The offer of an open casket service will likely spark several serious discussions
We wanted to cover a few of the most common topics as well as suggest some ideas for how to decide.
What is meant by open casket?
In traditional funeral practices, the deceased may have done pre-arrangements, or the family of the deceased may have chosen to have a casket. Caskets are the container used to bury the dead or to hold the body for cremation. The family or deceased can choose to have a closed casket, which means the casket is sealed, or an open casket, so the body can be viewed by attendees.
Is an open casket allowed?
Some religious traditions do not allow for viewing of the deceased. Others simply have a personal preference. In certain cases the body may not be able to be restored or reconstructed and an open casket is not a good idea. This could include tragic accidents that caused disfigurement, decomposition or other conditions that could not create a restorative state for the deceased.
Is embalming required on an open casket service?
Typically yes. Embalming is done as a practice to keep the body safe for others to be near it. The embalming process preserves the body, disinfects it and restores appearance that allows for viewing. It postpones the body’s decomposition and brings a bit of color back into the appearance, as do the application of cosmetics. However, the body will likely not look exactly like the person before they passed.

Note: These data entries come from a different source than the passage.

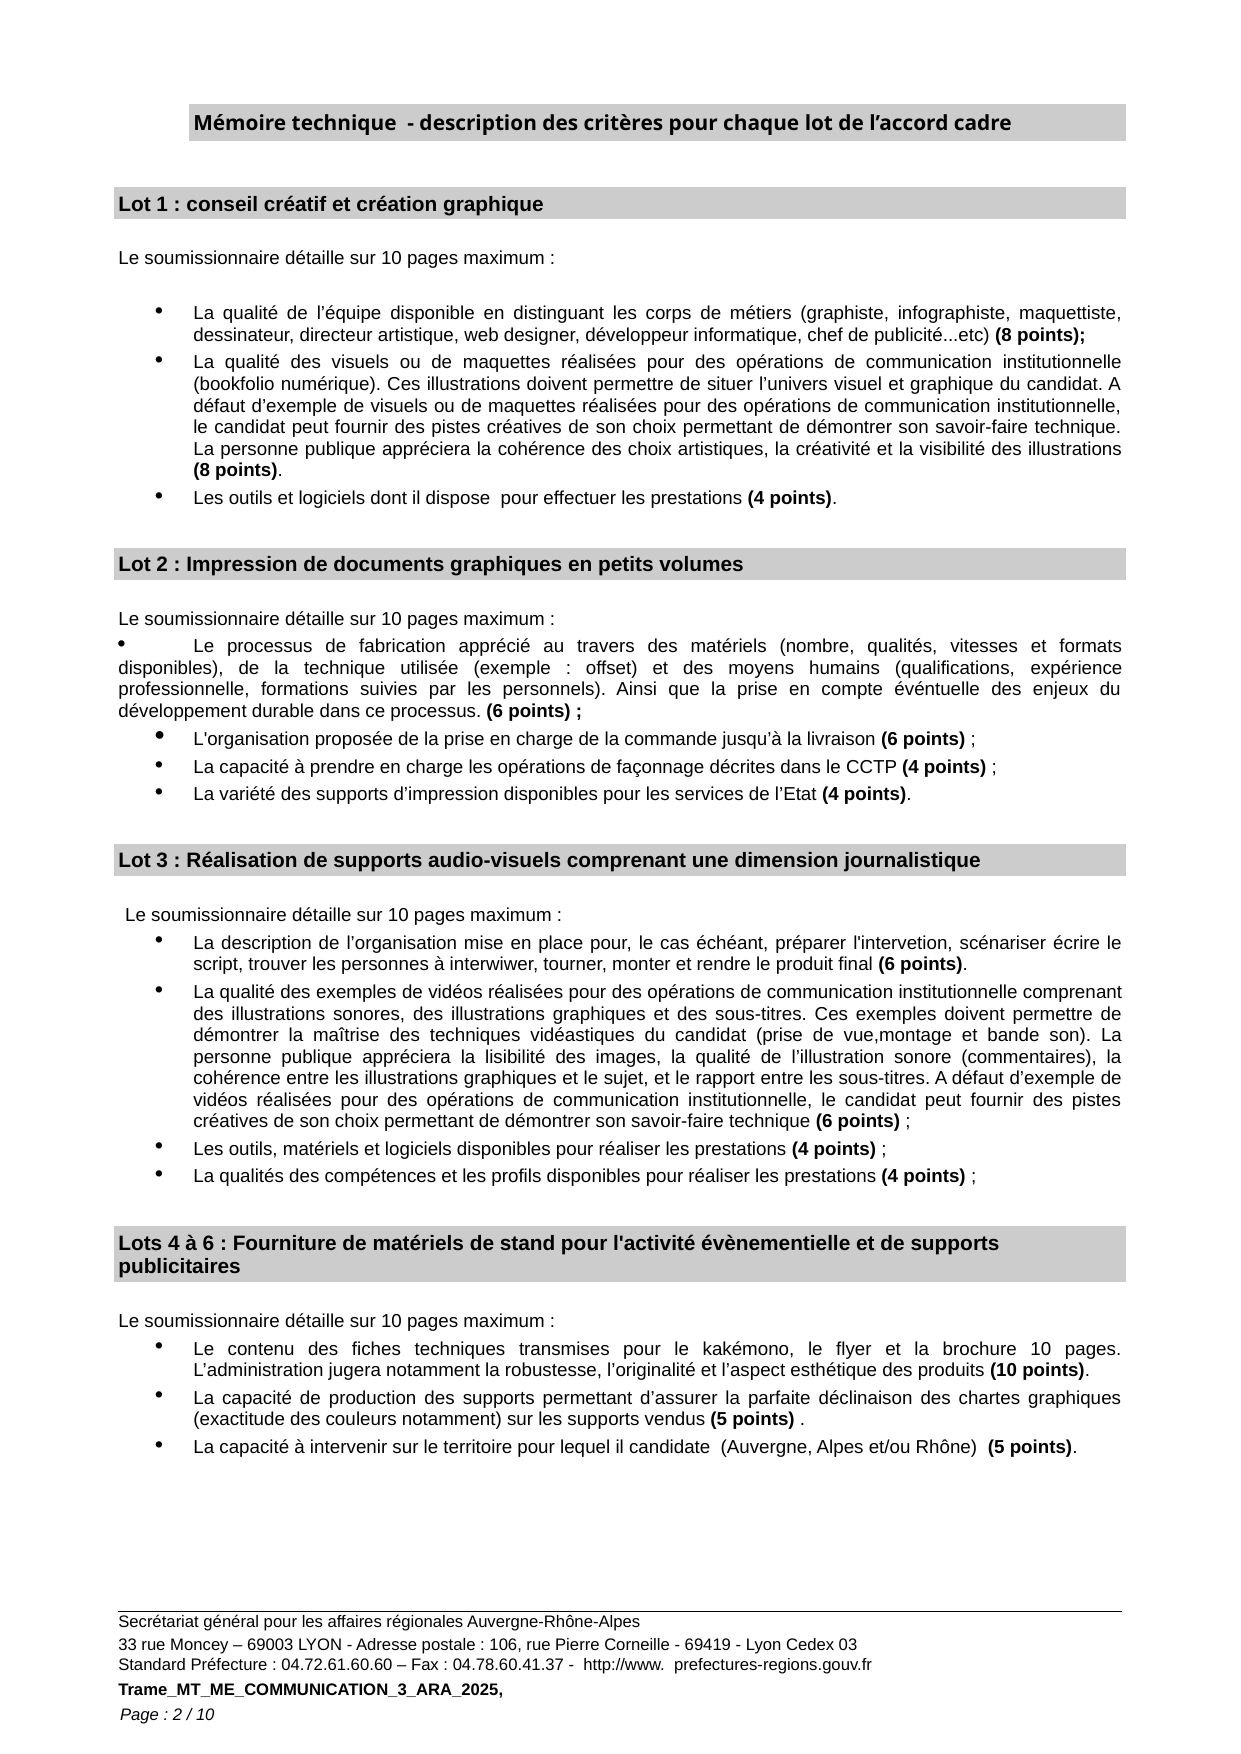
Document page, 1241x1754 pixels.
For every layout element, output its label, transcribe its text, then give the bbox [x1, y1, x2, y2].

subtitle Mémoire technique - description des critères pour chaque lot de l’accord cadre [191, 106, 1124, 139]
list La qualité des visuels ou de maquettes réalisées pour des opérations de communication institutionnelle (bookfolio numérique). Ces illustrations doivent permettre de situer l’univers visuel et graphique du candidat. A défaut d’exemple de visuels ou de maquettes réalisées pour des opérations de communication institutionnelle, le candidat peut fournir des pistes créatives de son choix permettant de démontrer son savoir-faire technique. La personne publique appréciera la cohérence des choix artistiques, la créativité et la visibilité des illustrations (8 points). [156, 351, 1122, 481]
list Les outils, matériels et logiciels disponibles pour réaliser les prestations (4 points) ; [156, 1138, 1122, 1159]
text Le soumissionnaire détaille sur 10 pages maximum : [118, 607, 1122, 629]
subtitle Lot 1 : conseil créatif et création graphique [116, 189, 1124, 217]
subtitle Lots 4 à 6 : Fourniture de matériels de stand pour l'activité évènementielle et de supports publicitaires [116, 1228, 1124, 1280]
list Les outils et logiciels dont il dispose pour effectuer les prestations (4 points). [156, 487, 1122, 508]
subtitle Lot 3 : Réalisation de supports audio-visuels comprenant une dimension journalistique [116, 846, 1124, 874]
list Le processus de fabrication apprécié au travers des matériels (nombre, qualités, vitesses et formats disponibles), de la technique utilisée (exemple : offset) et des moyens humains (qualifications, expérience professionnelle, formations suivies par les personnels). Ainsi que la prise en compte événtuelle des enjeux du développement durable dans ce processus. (6 points) ; [118, 635, 1122, 721]
text Le soumissionnaire détaille sur 10 pages maximum : [118, 247, 1122, 269]
list La description de l’organisation mise en place pour, le cas échéant, préparer l'intervetion, scénariser écrire le script, trouver les personnes à interwiwer, tourner, monter et rendre le produit final (6 points). [156, 931, 1122, 975]
list La capacité de production des supports permettant d’assurer la parfaite déclinaison des chartes graphiques (exactitude des couleurs notamment) sur les supports vendus (5 points) . [156, 1387, 1122, 1430]
list La qualité de l’équipe disponible en distinguant les corps de métiers (graphiste, infographiste, maquettiste, dessinateur, directeur artistique, web designer, développeur informatique, chef de publicité...etc) (8 points); [156, 302, 1122, 345]
list La qualité des exemples de vidéos réalisées pour des opérations de communication institutionnelle comprenant des illustrations sonores, des illustrations graphiques et des sous-titres. Ces exemples doivent permettre de démontrer la maîtrise des techniques vidéastiques du candidat (prise de vue,montage et bande son). La personne publique appréciera la lisibilité des images, la qualité de l’illustration sonore (commentaires), la cohérence entre les illustrations graphiques et le sujet, et le rapport entre les sous-titres. A défaut d’exemple de vidéos réalisées pour des opérations de communication institutionnelle, le candidat peut fournir des pistes créatives de son choix permettant de démontrer son savoir-faire technique (6 points) ; [156, 981, 1122, 1132]
text Le soumissionnaire détaille sur 10 pages maximum : [118, 1310, 1122, 1331]
list La qualités des compétences et les profils disponibles pour réaliser les prestations (4 points) ; [156, 1165, 1122, 1187]
text Le soumissionnaire détaille sur 10 pages maximum : [120, 904, 1122, 926]
list L'organisation proposée de la prise en charge de la commande jusqu’à la livraison (6 points) ; [156, 727, 1122, 750]
list La capacité à intervenir sur le territoire pour lequel il candidate (Auvergne, Alpes et/ou Rhône) (5 points). [156, 1436, 1122, 1457]
subtitle Lot 2 : Impression de documents graphiques en petits volumes [116, 550, 1124, 578]
list La capacité à prendre en charge les opérations de façonnage décrites dans le CCTP (4 points) ; [156, 756, 1122, 777]
list La variété des supports d’impression disponibles pour les services de l’Etat (4 points). [156, 783, 1122, 805]
list Le contenu des fiches techniques transmises pour le kakémono, le flyer et la brochure 10 pages. L’administration jugera notamment la robustesse, l’originalité et l’aspect esthétique des produits (10 points). [156, 1337, 1122, 1381]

“the body will generally be dressed and made up, giving a life-like appearance. For some, this can be a great source of comfort. For others, this can be uncomfortable. It is important to know that the body of the deceased will often look different from how the person looked in life.” Source: What to expect in an open casket service
Are there benefits to an open casket?
The largest benefit I have learned is that it helps people come to the reality of the situation. They cannot deny the reality of the death, and it allows them to mourn (and heal through that mourning). For some, it brings closure and helps them see that the dead is not suffering.
Is it ok for kids to go to an open casket service?
It depends on the age and maturity of a child, as well as their past experiences with death and their relationship to the deceased. For example, a child who has already experienced grief and loss through the death of a pet, who was able to process, ask questions and be supported, will likely have less of a problem than one who has not.
Death is scary and hard for some adults, so should be treated in a way that allows the child’s curiosity to lead. Be sure to talk to your child about what to expect before you get there. Typically, parents with children will sit towards the back and allow the children to make a choice about approaching the open casket. They will go up with them, if the child chooses, and they will hold them and talk to them. Only you know your child and what their comfort level is.
Am I required to view the body in an open casket service?
No, there is no obligation or requirement. The funeral service is an opportunity for you to pay your respects, to celebrate the life of the deceased and begin or continue the grieving process. However you choose to participate is up to you. The family has chosen an open casket for their reasons, and everyone handles death differently.